Limiter les arrestations
Que se passerait-il si une ville cherchait réellement à éliminer le «mensongnage»? J'ai posé cette question à Bennett Capers, ancien procureur fédéral et professeur de droit à Fordham spécialiste des mensonges de la police. «Franchement, je dirais spontanément que le système ne peut pas exister sans cela, me dit-il. Il serait bloqué.» Selon Capers, «toute la petite cuisine de la police devrait changer. Nous procédons à environ 13 millions d'arrestations pour délits mineurs par an. Avec autant de petits délits, les bidonnages sont fréquents. Tout le monde s'en fiche».
En d'autres termes, la police devrait cesser d'arrêter autant de gens pour des délits mineurs. Quand les villes ne déploieront plus autant d'agents pour harceler les petit·es délinquant·es, elles pourront réduire leurs forces de police, ce qui diminuera par la même occasion le nombre d'interactions entre civil·es et policièr·es.
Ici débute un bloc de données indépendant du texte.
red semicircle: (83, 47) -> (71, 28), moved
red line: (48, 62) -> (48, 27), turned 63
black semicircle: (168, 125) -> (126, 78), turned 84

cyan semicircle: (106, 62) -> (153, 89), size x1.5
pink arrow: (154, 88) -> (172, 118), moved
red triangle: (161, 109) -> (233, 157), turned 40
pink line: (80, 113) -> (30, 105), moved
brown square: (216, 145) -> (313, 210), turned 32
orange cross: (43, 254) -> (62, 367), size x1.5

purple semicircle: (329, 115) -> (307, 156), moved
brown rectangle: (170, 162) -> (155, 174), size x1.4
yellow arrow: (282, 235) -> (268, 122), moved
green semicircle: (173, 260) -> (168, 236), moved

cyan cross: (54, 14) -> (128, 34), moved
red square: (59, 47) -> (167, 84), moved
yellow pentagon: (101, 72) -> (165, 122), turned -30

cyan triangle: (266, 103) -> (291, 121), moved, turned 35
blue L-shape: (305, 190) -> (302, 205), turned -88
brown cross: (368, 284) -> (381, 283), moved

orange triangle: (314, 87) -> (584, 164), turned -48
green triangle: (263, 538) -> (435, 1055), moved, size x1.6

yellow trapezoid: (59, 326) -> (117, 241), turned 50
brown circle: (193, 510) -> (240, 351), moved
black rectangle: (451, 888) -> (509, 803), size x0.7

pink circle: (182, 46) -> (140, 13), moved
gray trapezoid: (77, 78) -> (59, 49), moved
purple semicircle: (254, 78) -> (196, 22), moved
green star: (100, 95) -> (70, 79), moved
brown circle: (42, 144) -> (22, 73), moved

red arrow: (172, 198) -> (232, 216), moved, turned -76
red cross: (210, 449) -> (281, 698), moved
«Nous avons tous tiré profit de petits mensonges.»
Les services pourraient alors réorienter ces ressources au travail d'enquête, afin de constituer des dossiers solides contre les suspect·es, ce qui élèverait ainsi le seuil d'inculpation. Les procureurs seraient obligés à un calcul plus précis des bénéfices et des risques de porter une affaire devant les tribunaux ou d'abandonner les dossiers étayés par des preuves obtenus de manière douteuse.
À court terme, le système dans son ensemble pourrait voir sa légitimité mise à mal –ne serait-ce que parce que celles et ceux qui l'exécutent comprendraient combien de condamnations reposent sur une base illégitime. Mais avec le temps, le système pourrait recouvrer sa légitimité perdue à privilégier la sanction aux dépens de la justice.
«Nous avions tous envie que justice soit faite», se souvient Capers, en parlant de ses années de procureur. «Et les forces de l'ordre pensent souvent que, dans l'intérêt de la justice, des règles doivent sauter. Je n'ai jamais entendu dire: “Est-ce que cette histoire a l'air de coller?” Nous avons tous tiré profit de petits mensonges.»